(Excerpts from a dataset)
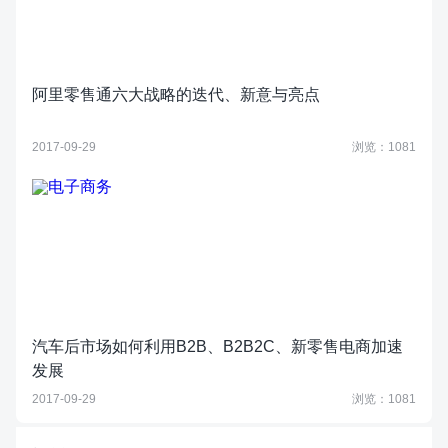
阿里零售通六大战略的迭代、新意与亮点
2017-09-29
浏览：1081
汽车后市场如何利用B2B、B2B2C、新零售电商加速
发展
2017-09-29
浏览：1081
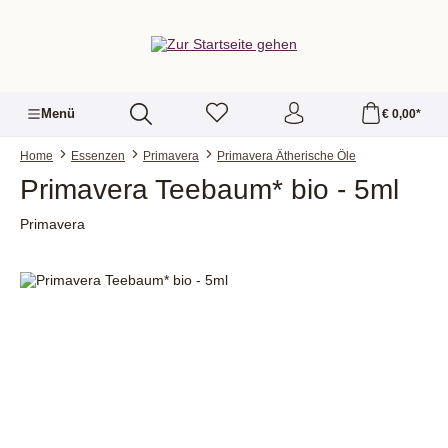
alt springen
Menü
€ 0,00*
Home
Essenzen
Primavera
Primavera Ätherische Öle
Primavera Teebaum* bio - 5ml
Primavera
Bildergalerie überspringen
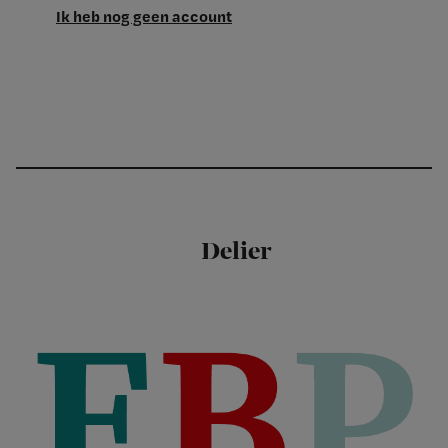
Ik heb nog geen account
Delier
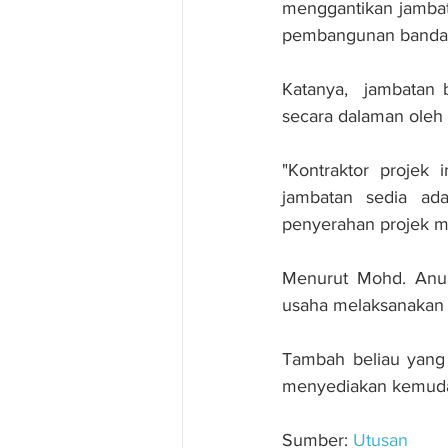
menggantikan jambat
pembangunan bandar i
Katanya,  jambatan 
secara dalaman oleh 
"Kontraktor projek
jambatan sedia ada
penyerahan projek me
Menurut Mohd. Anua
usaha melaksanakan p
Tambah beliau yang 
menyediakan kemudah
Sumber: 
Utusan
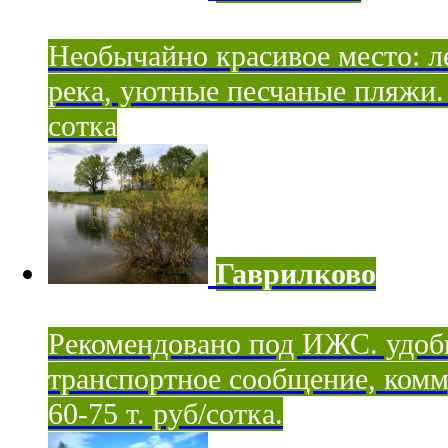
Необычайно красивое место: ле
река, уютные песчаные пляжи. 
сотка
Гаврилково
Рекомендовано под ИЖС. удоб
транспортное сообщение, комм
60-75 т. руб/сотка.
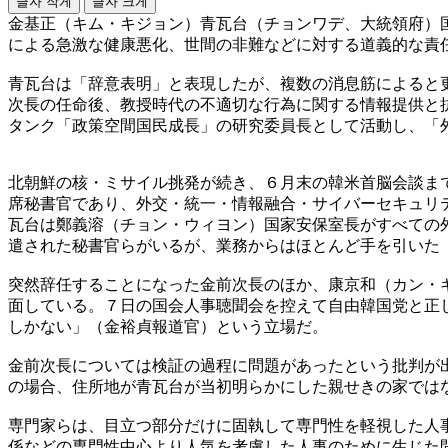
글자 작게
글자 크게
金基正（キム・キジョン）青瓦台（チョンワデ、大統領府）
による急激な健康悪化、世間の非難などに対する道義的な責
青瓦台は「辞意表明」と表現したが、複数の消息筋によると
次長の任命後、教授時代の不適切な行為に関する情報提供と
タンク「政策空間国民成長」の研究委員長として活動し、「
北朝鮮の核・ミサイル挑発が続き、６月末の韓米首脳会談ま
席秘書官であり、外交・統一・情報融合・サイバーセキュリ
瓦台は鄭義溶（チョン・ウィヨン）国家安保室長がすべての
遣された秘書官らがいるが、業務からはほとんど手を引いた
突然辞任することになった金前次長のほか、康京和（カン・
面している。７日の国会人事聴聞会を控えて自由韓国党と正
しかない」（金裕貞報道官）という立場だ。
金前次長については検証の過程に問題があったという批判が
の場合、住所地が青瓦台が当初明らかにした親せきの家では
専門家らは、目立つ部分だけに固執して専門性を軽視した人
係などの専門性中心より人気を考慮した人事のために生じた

# ASSIGNMENT
Lines from the one containing "席秘書官であり、外交・統一・情報融合・サイバーセキュリ" to the last line above, both included: copy these exactly and write nothing else.

# FINISHED TASK
席秘書官であり、外交・統一・情報融合・サイバーセキュリ
瓦台は鄭義溶（チョン・ウィヨン）国家安保室長がすべての
遣された秘書官らがいるが、業務からはほとんど手を引いた
突然辞任することになった金前次長のほか、康京和（カン・
面している。７日の国会人事聴聞会を控えて自由韓国党と正
しかない」（金裕貞報道官）という立場だ。
金前次長については検証の過程に問題があったという批判が
の場合、住所地が青瓦台が当初明らかにした親せきの家では
専門家らは、目立つ部分だけに固執して専門性を軽視した人
係などの専門性中心より人気を考慮した人事のために生じた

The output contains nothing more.